Turkey’s Justice and Development Party (AKP) government declared a state of emergency in the aftermath of the failed coup on July 15, 2016, which remained in effect until July 19, 2018.

During the state of emergency, the AKP issued a number of government decrees, known as KHKs, through which more than 150,000 academics, politicians, teachers, doctors, officials, businessmen, artists and journalists were purged due to their real or alleged connections to the Gülen movement, which is accused by the government of masterminding the failed coup. The movement strongly denies any involvement.

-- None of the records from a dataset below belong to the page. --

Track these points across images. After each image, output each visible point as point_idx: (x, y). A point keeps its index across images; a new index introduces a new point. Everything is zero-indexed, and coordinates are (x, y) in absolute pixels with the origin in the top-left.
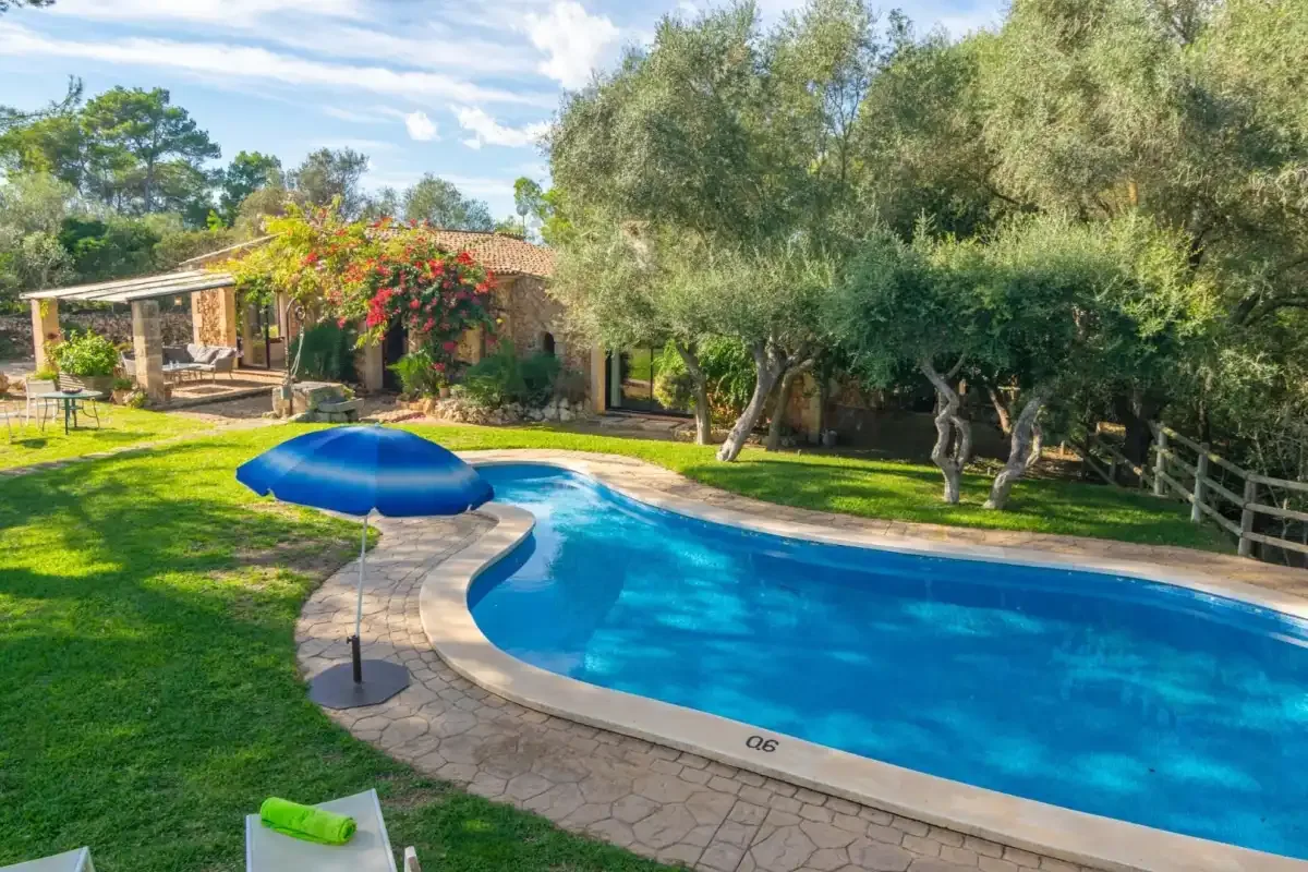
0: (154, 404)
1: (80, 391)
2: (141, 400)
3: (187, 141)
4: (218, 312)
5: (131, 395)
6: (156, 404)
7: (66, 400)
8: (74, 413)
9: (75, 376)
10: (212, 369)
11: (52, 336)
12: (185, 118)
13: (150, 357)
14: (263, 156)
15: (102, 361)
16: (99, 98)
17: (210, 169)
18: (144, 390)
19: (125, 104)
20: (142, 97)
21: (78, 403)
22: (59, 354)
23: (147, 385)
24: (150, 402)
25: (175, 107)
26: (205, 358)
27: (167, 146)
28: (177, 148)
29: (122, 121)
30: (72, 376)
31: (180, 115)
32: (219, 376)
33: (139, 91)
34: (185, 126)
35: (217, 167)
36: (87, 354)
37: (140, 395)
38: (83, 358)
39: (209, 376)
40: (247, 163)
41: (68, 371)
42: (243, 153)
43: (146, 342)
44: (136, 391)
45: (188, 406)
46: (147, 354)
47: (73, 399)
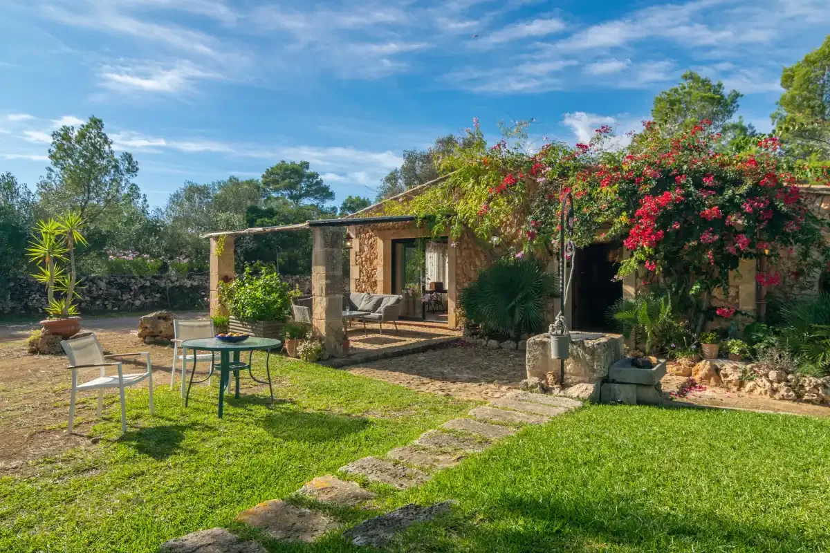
0: (332, 357)
1: (246, 337)
2: (318, 351)
3: (317, 192)
4: (375, 262)
5: (306, 344)
6: (333, 357)
7: (225, 352)
8: (236, 374)
9: (243, 320)
10: (380, 317)
11: (226, 279)
12: (317, 178)
13: (332, 296)
14: (362, 198)
15: (276, 302)
16: (272, 168)
17: (329, 206)
18: (321, 339)
19: (286, 170)
20: (295, 166)
21: (244, 357)
22: (231, 295)
23: (323, 333)
24: (327, 355)
25: (312, 171)
26: (369, 306)
27: (307, 194)
28: (312, 195)
29: (283, 179)
30: (242, 321)
31: (314, 176)
32: (385, 326)
33: (293, 163)
34: (317, 182)
35: (333, 206)
36: (259, 294)
37: (316, 345)
38: (255, 298)
39: (376, 326)
40: (352, 202)
41: (237, 315)
42: (350, 197)
43: (327, 277)
44: (312, 340)
45: (369, 360)
46: (327, 294)
47: (237, 352)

Many purge victims as well as their family members were planning to come together for what they called “the big meeting” in Ankara over the weekend to ask for reinstatement to their jobs and discuss their problems.

The Ankara Governor’s Office informed the management of the Yılmaz Güney Stage, where the meeting was to take place, that the meeting has been banned.

During the meeting, the purge victims were going to discuss the psychological and economic problems they have been undergoing since being purged from their jobs, and some sessions were planned to be held under the titles “Being the other,” “The judicial desk,” “Organized resistance” and “Resisting with the help of the law.”

The meeting was to be attended by Ömer Faruk Gergerlioğlu, a Peoples’ Democratic Party (HDP) deputy who frequently raises the problems of purge victims as well as the mothers of military cadets who were arrested in the aftermath of the coup and were given life sentences on coup charges although they say they had nothing to do with the abortive putsch.